[RECORDED INFORMATION]

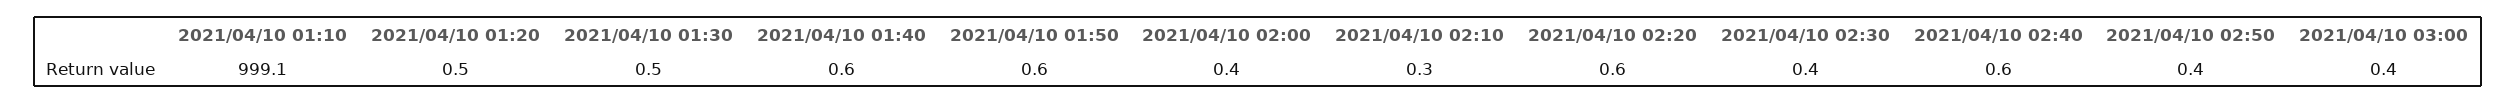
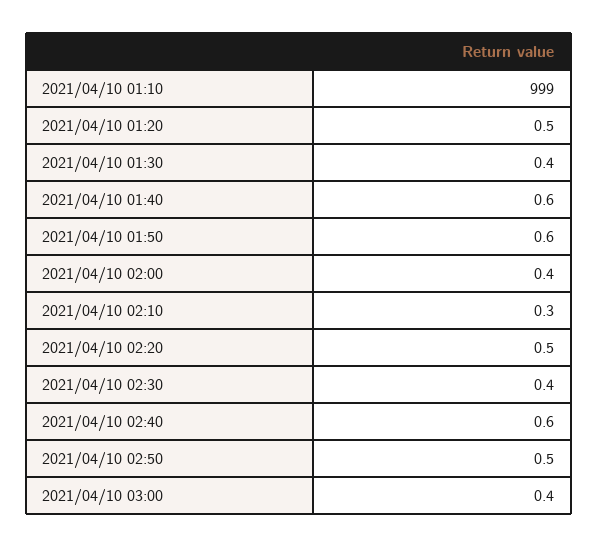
  {
-   "2021/04/10 01:10": 999.1,
+   "2021/04/10 01:10": 999,
    "2021/04/10 01:20": 0.5,
-   "2021/04/10 01:30": 0.5,
+   "2021/04/10 01:30": 0.4,
    "2021/04/10 01:40": 0.6,
    "2021/04/10 01:50": 0.6,
    "2021/04/10 02:00": 0.4,
    "2021/04/10 02:10": 0.3,
-   "2021/04/10 02:20": 0.6,
+   "2021/04/10 02:20": 0.5,
    "2021/04/10 02:30": 0.4,
    "2021/04/10 02:40": 0.6,
-   "2021/04/10 02:50": 0.4,
+   "2021/04/10 02:50": 0.5,
    "2021/04/10 03:00": 0.4
  }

[/RECORDED INFORMATION]

» GOAL OF THE EXERCISE
Set down every entry exactly as it appears, but skip the pictures.

» ANSWER
  {
-   "2021/04/10 01:10": 999.1,
+   "2021/04/10 01:10": 999,
    "2021/04/10 01:20": 0.5,
-   "2021/04/10 01:30": 0.5,
+   "2021/04/10 01:30": 0.4,
    "2021/04/10 01:40": 0.6,
    "2021/04/10 01:50": 0.6,
    "2021/04/10 02:00": 0.4,
    "2021/04/10 02:10": 0.3,
-   "2021/04/10 02:20": 0.6,
+   "2021/04/10 02:20": 0.5,
    "2021/04/10 02:30": 0.4,
    "2021/04/10 02:40": 0.6,
-   "2021/04/10 02:50": 0.4,
+   "2021/04/10 02:50": 0.5,
    "2021/04/10 03:00": 0.4
  }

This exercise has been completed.